Listed Building – Grade II
- Official name: Statue of Sir Walter Raleigh
- Designated: 05 February 1970
- Reference no.: 1224167

= Statue of Sir Walter Raleigh =

Statue in Greenwich, London

A statue of Sir Walter Raleigh, by William McMillan stands in the grounds of the Old Royal Naval College in Greenwich, London. Originally standing in Whitehall, it was moved to its current location in 2002. The statue is Grade II listed.

== Background ==
The statue of Walter Raleigh, an explorer who was deeply involved in the exploration and later colonisation of America, was commissioned to mark the 350th anniversary of the establishment of the Virginia colony, the first permanent British colony in the Americas.

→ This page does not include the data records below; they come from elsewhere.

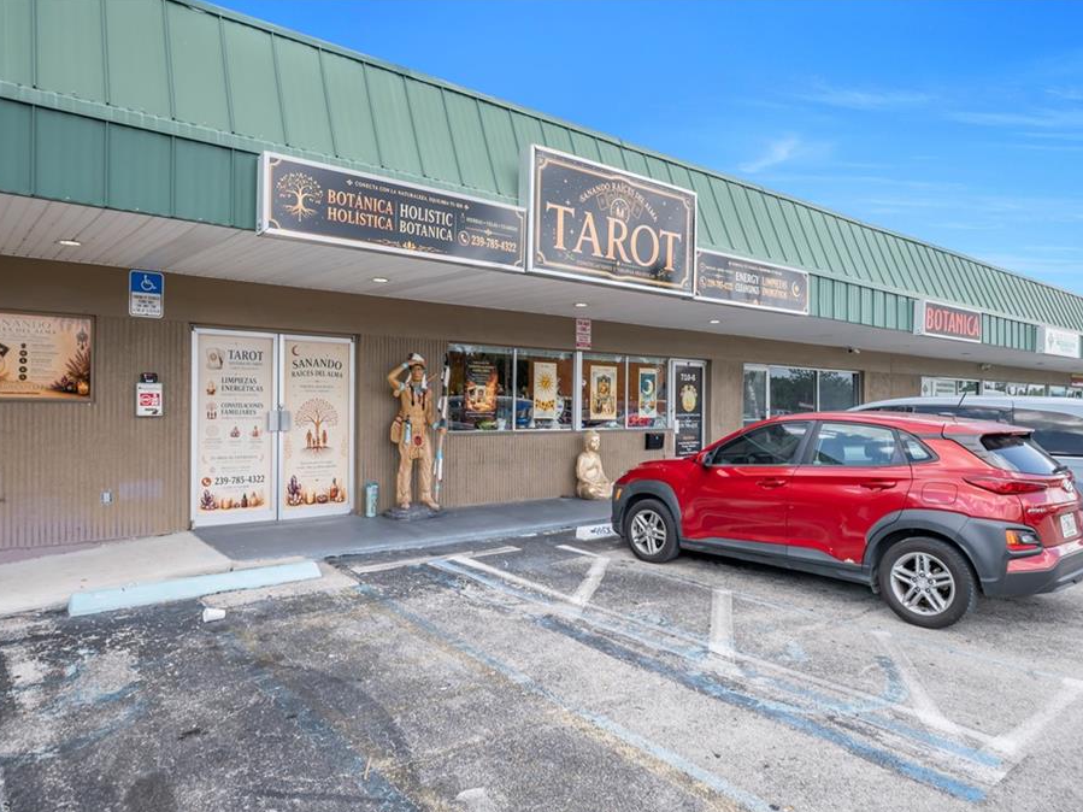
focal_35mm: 23
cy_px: 407
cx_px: 543
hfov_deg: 73.9
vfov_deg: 58.9
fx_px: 719
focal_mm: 14
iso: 100
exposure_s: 1/160
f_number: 6.3
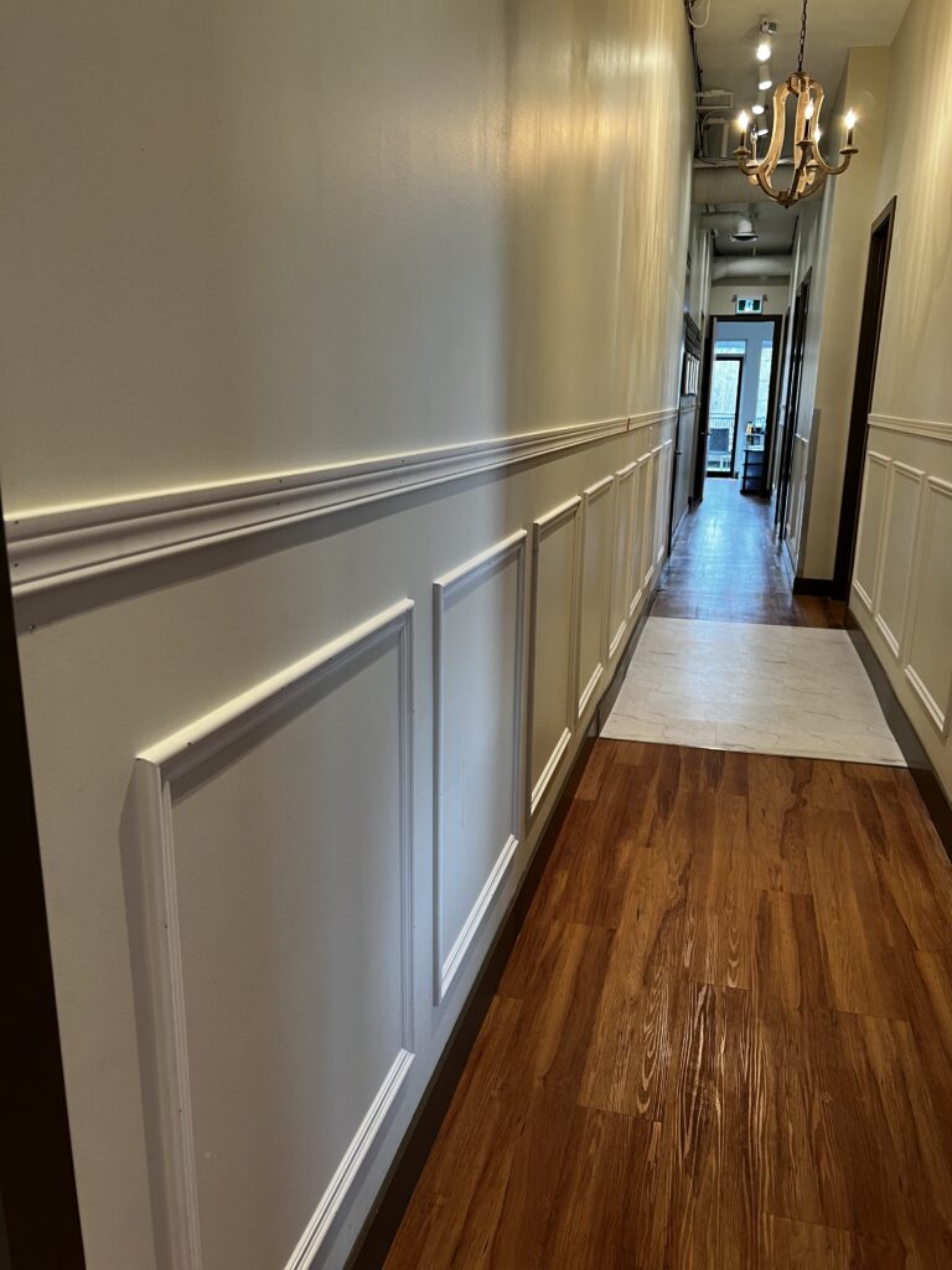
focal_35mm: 26
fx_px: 953
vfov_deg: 67.3
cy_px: 635
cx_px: 476
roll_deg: -0.9
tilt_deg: -16.2
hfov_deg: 53.1
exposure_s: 1/60
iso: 80
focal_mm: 5.7
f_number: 1.5
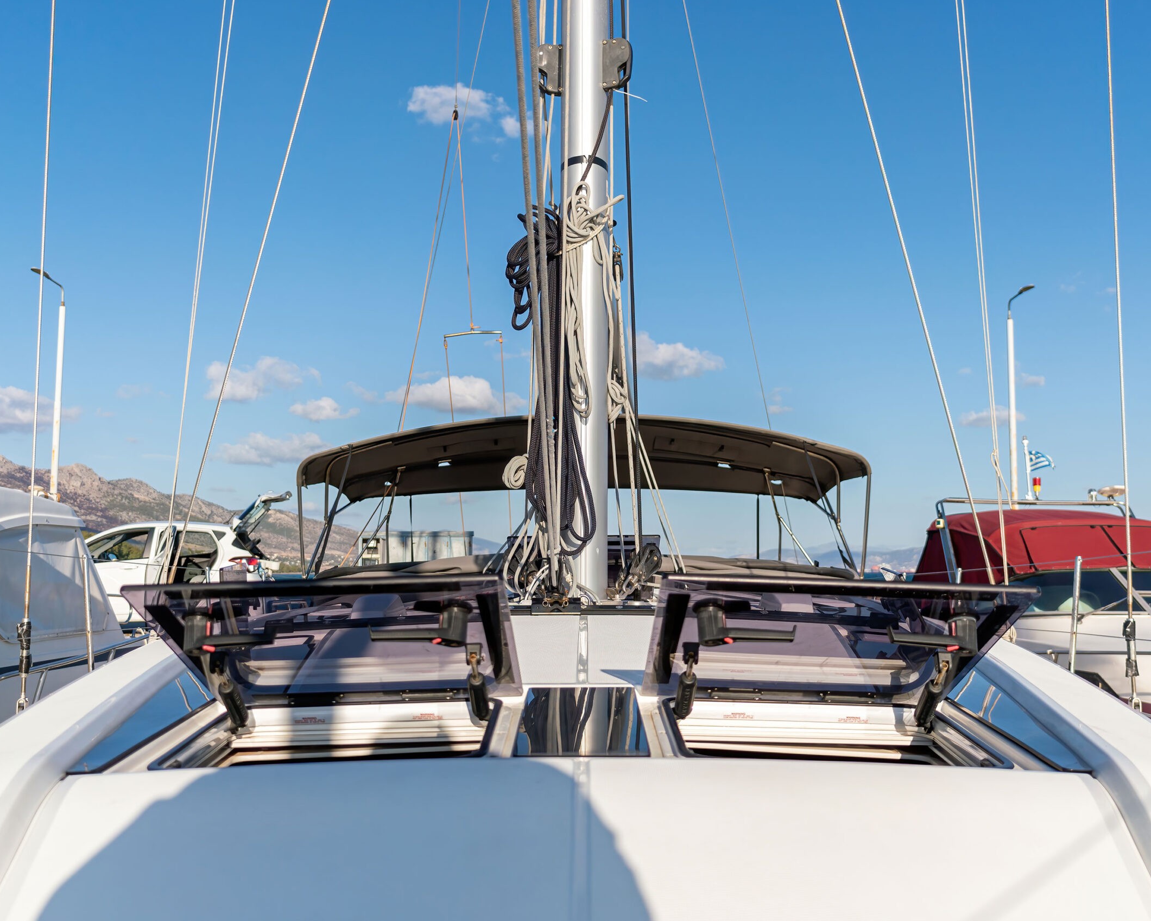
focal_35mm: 34
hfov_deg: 52.8
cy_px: 458
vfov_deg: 43.4
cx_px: 587
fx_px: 1158
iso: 100
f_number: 2.8
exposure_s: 1/4000
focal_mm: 20
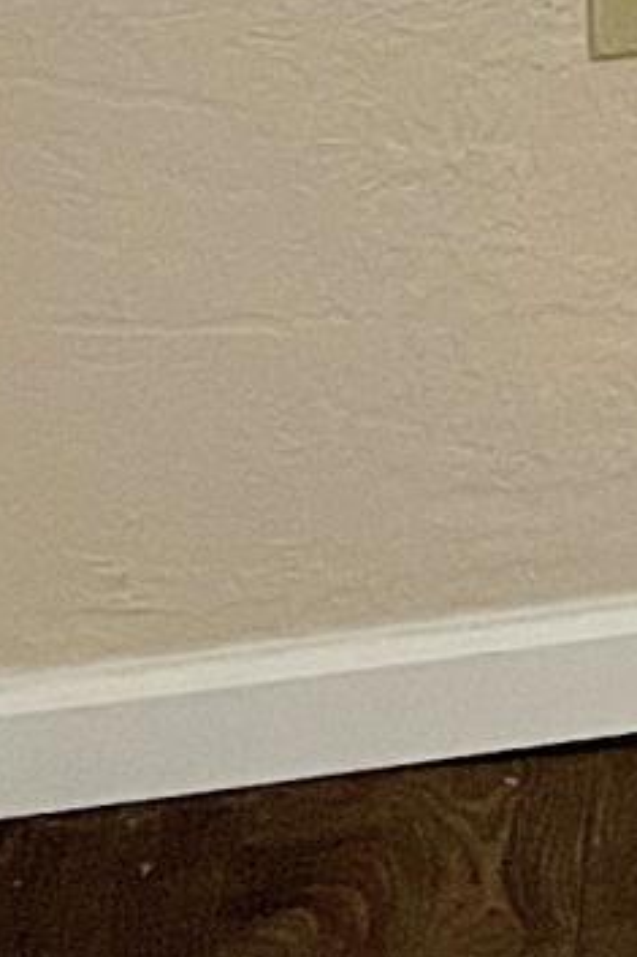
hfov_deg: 4.9
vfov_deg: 8.4
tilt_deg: -5.4
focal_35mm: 230
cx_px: 3212
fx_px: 6110
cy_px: -1055
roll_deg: -0.1
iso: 80
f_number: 1.6
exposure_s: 1/60
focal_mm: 4.2
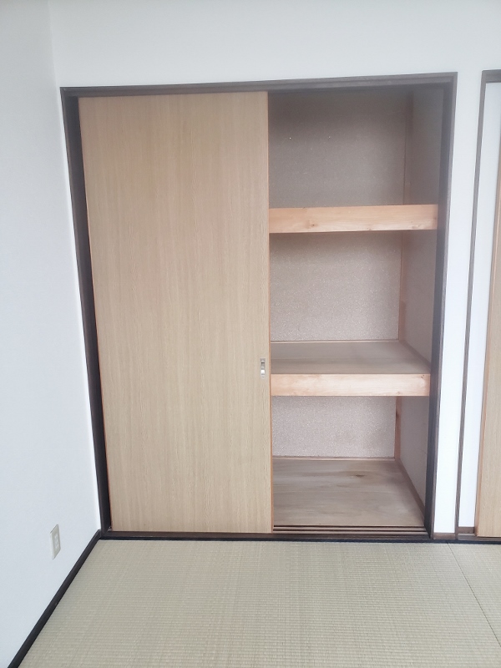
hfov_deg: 53.1
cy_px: 334
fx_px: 502
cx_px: 250
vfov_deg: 67.3
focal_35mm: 26
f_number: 2.4
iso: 320
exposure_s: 1/50
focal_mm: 4.3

Funds were raised by John Dodge, an American-born British colonel and chairmen of the Ends of the Earth Club. The English Speaking Union assisted in gathering funding.

The statue was originally unveiled on Whitehall in front of the Ministry of Defence in 1959 by the American ambassador, John Hay Whitney. It was moved in October 2001 to Greenwich. Although its original site on Whitehall now houses a statue of Lord Alanbroke, it retains the name Raleigh Green.

There was some controversy surrounding Raleigh at his unveiling, as he is well known for his role in popularising tobacco in Britain.

== Description ==
The statue is of bronze upon a Portland stone plinth. It depicts Raleigh standing with a sword. Slung over his left shoulder is a cloak, in reference to the time Raleigh supposedly laid it in front of Queen Elizabeth I so that she would not have to step in a puddle.